Sekarang jabatan penting itu malah dijabat oleh Solana. Bahkan, aku juga tidak diperbolehkan untuk bertanya sama sekali?

Ini pertama kalinya Kenneth melihat sisi galakku. Bibir tipisnya bergerak. “Jasmine, apa kamu marah gara-gara masalah ini?”

“Memangnya nggak boleh?”

Di hadapan orang lain, aku bisa berlagak tidak terjadi apa-apa. Namun, ketika di hadapan suami sendiri, seandainya aku juga mesti menyembunyikan ketidakpuasanku, sepertinya tidak ada gunanya untuk mempertahankan pernikahan ini.

“Kamu bodoh?” Kenneth mengambil remote control, lalu mengganti mode tampilan kaca menjadi buram.

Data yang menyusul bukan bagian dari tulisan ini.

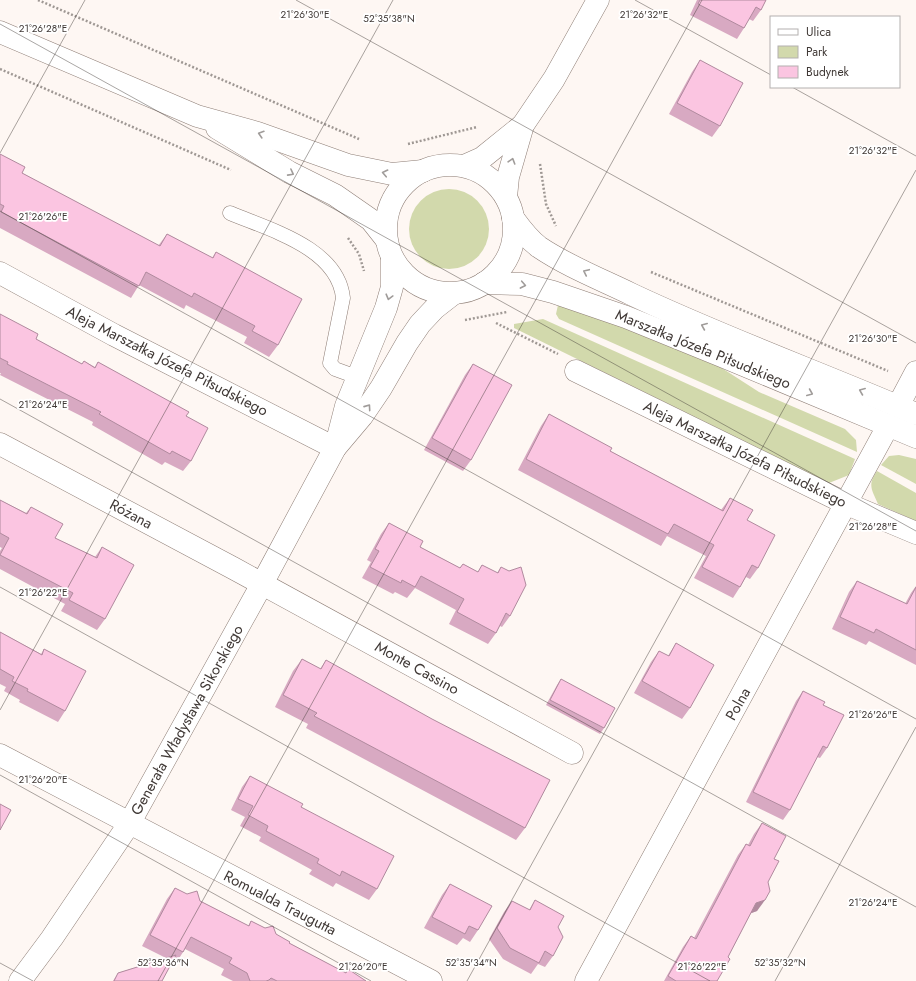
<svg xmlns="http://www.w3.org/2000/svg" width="916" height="981" font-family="Jost,sans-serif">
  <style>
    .green { fill: #d2d9ac }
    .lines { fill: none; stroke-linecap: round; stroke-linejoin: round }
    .service-casing { stroke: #8e7e76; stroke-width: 15 }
    .minor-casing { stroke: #8e7e76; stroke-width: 23 }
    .tertiary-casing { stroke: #8e7e76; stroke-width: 23 }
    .secondary-casing { stroke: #8e7e76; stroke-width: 23 }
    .path { stroke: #9f9894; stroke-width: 2.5; stroke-dasharray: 2 2; stroke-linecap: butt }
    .service { stroke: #fff; stroke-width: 14 }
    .minor { stroke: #fff; stroke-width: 22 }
    .tertiary { stroke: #fff; stroke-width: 22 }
    .secondary { stroke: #fff; stroke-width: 22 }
    .wall { fill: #d8a9c2 }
    .shaded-wall { fill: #b08a9e }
    .building { fill: #fbc5e1; stroke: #b08a9e }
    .oneway { stroke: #a09c9a }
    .ticks { fill: none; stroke: #403936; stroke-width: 1; stroke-opacity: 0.45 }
    .labels { text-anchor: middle; stroke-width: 3.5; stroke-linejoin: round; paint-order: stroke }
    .street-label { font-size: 15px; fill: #403936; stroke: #fff }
    .ticks-label { font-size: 10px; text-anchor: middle; fill: #403936; stroke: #fff; stroke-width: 3.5; stroke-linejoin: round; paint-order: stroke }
  </style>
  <rect width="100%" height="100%" fill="#fef7f3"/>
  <!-- green -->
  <g class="green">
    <circle cx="449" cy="229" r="40"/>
    <polygon points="558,305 700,354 759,392 845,429 856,440 857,452 559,319 556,314"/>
    <polygon points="543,319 855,459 849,475 829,483 514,328 514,324"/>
    <polygon points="899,455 916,459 916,484 881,465 889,456"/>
    <path d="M 877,471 L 916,493 L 916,521 L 878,504 C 872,490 867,485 877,471 Z"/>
  </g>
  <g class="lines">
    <defs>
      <path id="service" d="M 230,213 C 270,230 338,248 343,298 L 330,363 L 335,369 L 357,377"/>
      <g id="minor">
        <polyline points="464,166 482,158 523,125"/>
        <polyline points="506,197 508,177 523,125 554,79 598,0"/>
        <polyline points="0,273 114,335 335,448"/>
        <polyline points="576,371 847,504 916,533"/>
        <polyline points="898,406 916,372"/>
        <polyline points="0,444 233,568 572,753"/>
        <polyline points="0,755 431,981"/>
        <polyline points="586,981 888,426"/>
      </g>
      <g id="tertiary">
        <polyline points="337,441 346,406 386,308 392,287 392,258"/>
        <polyline points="20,981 52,938 129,824 262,584 335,448 362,416 381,388 407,343 420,324 435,308 453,294"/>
      </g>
      <g id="secondary">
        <polyline points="0,32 197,116 258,133 348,165 392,174 423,171"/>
        <polyline points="217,128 289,172 335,195 371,220 386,239"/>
        <circle cx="450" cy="229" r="64"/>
        <path d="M 513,218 C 521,229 528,239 539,247 C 567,266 600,279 631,294 C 724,338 821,373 916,414"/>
        <polyline points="484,283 522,284 553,292 626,317 722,356 916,437"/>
      </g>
    </defs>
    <!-- service casing -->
    <use href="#service" class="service-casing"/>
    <!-- minor casing -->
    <use href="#minor" class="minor-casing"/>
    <!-- tertiary casing -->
    <use href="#tertiary" class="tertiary-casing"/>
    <!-- secondary casing -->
    <use href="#secondary" class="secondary-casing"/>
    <!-- path -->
    <g class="path">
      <polyline points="38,0 359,139"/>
      <polyline points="0,69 231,170"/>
      <polyline points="408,144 477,127"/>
      <polyline points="540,164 546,204 556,226"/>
      <polyline points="348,238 359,254 364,271"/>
      <polyline points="651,272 888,371"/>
      <polyline points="465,320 507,312"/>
      <polyline points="496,323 558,354"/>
    </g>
    <!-- service -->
    <use href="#service" class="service"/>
    <!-- minor -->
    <use href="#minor" class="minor"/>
    <!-- tertiary -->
    <use href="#tertiary" class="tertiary"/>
    <!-- secondary -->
    <use href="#secondary" class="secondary"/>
  </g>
  <!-- wall -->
  <g class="wall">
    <polygon points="697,0 766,0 761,10 753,21 749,19 744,28 737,39 690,15"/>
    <polygon points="700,60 720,126 712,137 669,114 692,72"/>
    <polygon points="0,154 22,173 158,246 167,234 212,258 216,252 278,345 269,357 244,343 247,337 186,305 184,309 139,285 131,298 0,228"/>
    <polygon points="0,314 36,339 82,364 84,361 95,367 98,362 186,416 191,461 183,471 165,462 162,465 92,425 93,422 0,375 1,373 0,373"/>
    <polygon points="473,364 471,460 463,471 424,450 465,375"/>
    <polygon points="549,414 610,451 721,510 730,498 747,520 758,568 750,579 746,577 740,587 733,598 694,578 706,556 667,536 661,546 518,470 541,426"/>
    <polygon points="0,500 26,513 31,507 55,538 95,557 102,547 105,619 97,630 61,611 65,604 0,569 0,551 2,548 0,547"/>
    <polygon points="389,523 420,547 460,568 463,564 478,572 482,565 497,573 501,567 510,616 502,627 500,626 496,633 488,644 449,624 456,610 415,588 407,598 395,592 393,594 362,578 371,562 367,560 381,534"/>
    <polygon points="857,581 905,604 911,593 916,586 916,665 869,641 866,645 832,629 849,592"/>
    <polygon points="0,632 41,654 44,649 65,711 58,722 19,702 20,700 4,691 6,687 0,684"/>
    <polygon points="676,643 690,708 682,719 634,693 651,662 659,651 668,656"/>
    <polygon points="302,659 320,669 326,660 525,828 516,840 306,728 308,724 275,707 293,671"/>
    <polygon points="561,679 604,728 600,734 546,705 557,685"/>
    <polygon points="803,691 823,705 827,748 820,758 817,757 790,810 783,820 746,802 796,701"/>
    <polygon points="250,776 301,807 377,889 369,900 336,883 333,887 309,874 312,870 259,841 261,837 240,826 245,817 231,810 242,787"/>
    <polygon points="762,823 774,859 768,882 757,911 751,913 728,957 717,981 664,981 683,947 691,936 694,938 738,855 746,844 748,845 754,834"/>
    <polygon points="450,884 478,930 470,942 463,938 457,945 424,928 442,895"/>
    <polygon points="175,888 248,926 251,921 276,934 289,943 345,973 348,969 366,981 233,981 221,975 224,969 185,949 176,963 172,961 162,981 113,981 118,973 166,958 142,946 167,899"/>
    <polygon points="535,900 558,927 553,956 545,967 538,964 531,974 503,959 489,939 504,912 512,901 529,910"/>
  </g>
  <!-- shaded-wall -->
  <polygon class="shaded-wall" points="765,900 757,911 749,914 756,903"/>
  <!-- building -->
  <g class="building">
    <polygon points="700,0 766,0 761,10 756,7 744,28 698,4"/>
    <polygon points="700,60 743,83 720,126 677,103"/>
    <polygon points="0,154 25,167 22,173 160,246 167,234 213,258 216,252 302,299 278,345 252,331 255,326 194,293 192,297 146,272 139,286 1,212 4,206 0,204"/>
    <polygon points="0,314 38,334 36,339 82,364 84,361 95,368 98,362 189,412 186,416 208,428 191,461 172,451 170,454 99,414 101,412 7,364 8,362 0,358"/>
    <polygon points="473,364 512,385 471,460 432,438"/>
    <polygon points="549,414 612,448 610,451 723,511 730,498 753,510 747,520 775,535 758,568 752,565 740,587 702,567 714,545 674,524 668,534 526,459"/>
    <polygon points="0,500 27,514 31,507 63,524 55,538 97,558 102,547 134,565 105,619 69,600 73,593 0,555 9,538 0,533"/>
    <polygon points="389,523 423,541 420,547 460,568 463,564 478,572 482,565 498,573 501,567 509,571 521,567 526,585 510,616 506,613 496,633 457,612 464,599 421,576 415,587 402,580 401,583 370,567 379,551 375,549"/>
    <polygon points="857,581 907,604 916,587 916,650 876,629 874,633 840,617"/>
    <polygon points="0,632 42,655 44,649 86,671 65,711 27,691 28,689 12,681 14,677 0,669"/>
    <polygon points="676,643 714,665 690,708 642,681 659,651 669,656"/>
    <polygon points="302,659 321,669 326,660 432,719 550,780 525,828 314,716 317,713 283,695"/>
    <polygon points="561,679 615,708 604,728 550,700"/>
    <polygon points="803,691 825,702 823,705 844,715 827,748 823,746 790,810 753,792"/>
    <polygon points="250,776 303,804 301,807 394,856 377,889 342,871 340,876 317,863 319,859 266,831 268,826 248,815 253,806 238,799"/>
    <polygon points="0,804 11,810 0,830"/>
    <polygon points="762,823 786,836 774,859 779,861 768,882 770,891 765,900 756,903 728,957 730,959 717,981 676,981 668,976 691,936 696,939 746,844 750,846"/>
    <polygon points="450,884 492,906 478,930 469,926 465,934 432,917"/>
    <polygon points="175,888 187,894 197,891 200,901 249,926 251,921 265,928 273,926 276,934 290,942 289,943 346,973 348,969 366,981 277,981 271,978 269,980 266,981 250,981 247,973 229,963 232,958 191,937 183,952 150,935"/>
    <polygon points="535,900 564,916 558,927 563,937 553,956 545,951 539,963 510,948 497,928 512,901 530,910"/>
    <polygon points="176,955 162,981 114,981 118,973"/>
  </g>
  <!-- one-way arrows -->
  <defs><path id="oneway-chevron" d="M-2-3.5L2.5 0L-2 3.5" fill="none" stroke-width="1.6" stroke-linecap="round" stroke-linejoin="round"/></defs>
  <g class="oneway">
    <use href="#oneway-chevron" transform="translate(261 134) rotate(-163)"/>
    <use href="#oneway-chevron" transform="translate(512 161) rotate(-73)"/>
    <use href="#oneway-chevron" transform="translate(291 173) rotate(28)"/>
    <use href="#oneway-chevron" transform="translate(385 173) rotate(-168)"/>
    <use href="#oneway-chevron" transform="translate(586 272) rotate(-155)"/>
    <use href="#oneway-chevron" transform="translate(523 285) rotate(11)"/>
    <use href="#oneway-chevron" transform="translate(389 297) rotate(105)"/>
    <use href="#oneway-chevron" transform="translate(704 326) rotate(-157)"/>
    <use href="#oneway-chevron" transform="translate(862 391) rotate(-158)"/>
    <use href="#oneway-chevron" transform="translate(810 393) rotate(23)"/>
    <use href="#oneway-chevron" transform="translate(368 407) rotate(-55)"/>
  </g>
  <!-- ticks -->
  <path class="ticks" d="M 296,0 L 916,343M 635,0 L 771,75M 0,24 L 916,531M 792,87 L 916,156M 0,153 L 85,0M 0,211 L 916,719M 0,399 L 916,907M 0,587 L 710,981M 0,710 L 393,0M 0,775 L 371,981M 0,963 L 33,981M 158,981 L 702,0M 467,981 L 916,170M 775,981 L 916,727"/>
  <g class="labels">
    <!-- street labels -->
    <g class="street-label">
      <text transform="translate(703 349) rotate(22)" y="5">Marszałka Józefa Piłsudskiego</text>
      <text transform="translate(167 361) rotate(27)" y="5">Aleja Marszałka Józefa Piłsudskiego</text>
      <text transform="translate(745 454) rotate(26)" y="5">Aleja Marszałka Józefa Piłsudskiego</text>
      <text transform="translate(131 514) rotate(28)" y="5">Różana</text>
      <text transform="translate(417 668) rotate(29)" y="5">Monte Cassino</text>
      <text transform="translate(738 704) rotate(-61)" y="5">Polna</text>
      <text transform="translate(187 720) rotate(-61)" y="5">Generała Władysława Sikorskiego</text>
      <text transform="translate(280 903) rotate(27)" y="5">Romualda Traugutta</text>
    </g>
  </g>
  <g class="ticks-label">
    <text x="305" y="18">21°26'30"E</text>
    <text x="644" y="18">21°26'32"E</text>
    <text x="389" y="22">52°35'38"N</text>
    <text x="43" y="32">21°26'28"E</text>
    <text x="873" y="154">21°26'32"E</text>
    <text x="43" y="220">21°26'26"E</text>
    <text x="873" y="342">21°26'30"E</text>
    <text x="43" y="408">21°26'24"E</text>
    <text x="873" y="530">21°26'28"E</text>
    <text x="43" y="596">21°26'22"E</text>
    <text x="873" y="718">21°26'26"E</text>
    <text x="43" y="783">21°26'20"E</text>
    <text x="873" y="906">21°26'24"E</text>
    <text x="163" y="966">52°35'36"N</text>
    <text x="471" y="966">52°35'34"N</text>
    <text x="780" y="966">52°35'32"N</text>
    <text x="363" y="970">21°26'20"E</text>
    <text x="702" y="970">21°26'22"E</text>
  </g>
  <!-- legend -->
  <rect x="770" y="16" width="130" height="72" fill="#ffffff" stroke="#b3b0af"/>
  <rect x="778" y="29" width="20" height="6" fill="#ffffff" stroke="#b3b0af"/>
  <text x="806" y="36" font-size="12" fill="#403936">Ulica</text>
  <rect x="778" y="46" width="20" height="12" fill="#d2d9ac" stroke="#b3b0af"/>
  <text x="806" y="56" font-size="12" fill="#403936">Park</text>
  <rect x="778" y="66" width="20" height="12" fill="#fbc5e1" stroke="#b3b0af"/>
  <text x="806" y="76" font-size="12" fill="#403936">Budynek</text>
</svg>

Dia mengulurkan tangannya untuk memelukku. “Grup Horgana ini milikmu. Apa kamu perlu peduli dengan posisi itu?”

“Grup Horgana itu punya kamu, bukan punyaku.”

Yang bisa aku dapatkan hanyalah posisiku sekarang ini.

Kenneth mengangkat daguku, menunjukkan ekspresi yang sangat serius. “Kita itu suami istri. Apa perlu membeda-bedakan?”

“Kalau begitu, gimana kalau kamu alihkan sahammu kepadaku?” Aku tersenyum sembari menatap setiap ekspresi di wajahnya. Aku tidak ingin melewatkan sedikit pun perubahan reaksi di wajahnya.

Anehnya, Kenneth tidak menunjukkan ekspresi apa pun. Dia hanya mengangkat-angkat alisnya. “Kamu mau berapa?”

“Aku mau 10%.” Seandainya aku diperbolehkan untuk meminta, tentu saja aku tidak akan meminta dalam porsi sedikit.

Setelah Kenneth menikah denganku, dia pun mengambil alih Grup Horgana yang besar ini. Selain itu, bisnis pun semakin berkembang di bawah kelolanya. Jangankan saham sebesar 10%, bahkan saham sebesar 1% saja bukanlah nilai kecil di pasaran.

“Oke,” jawab Kenneth.

Aku sungguh tidak menyangka Kenneth akan menyetujuinya, padahal aku akan sembarangan menyebut angka saja.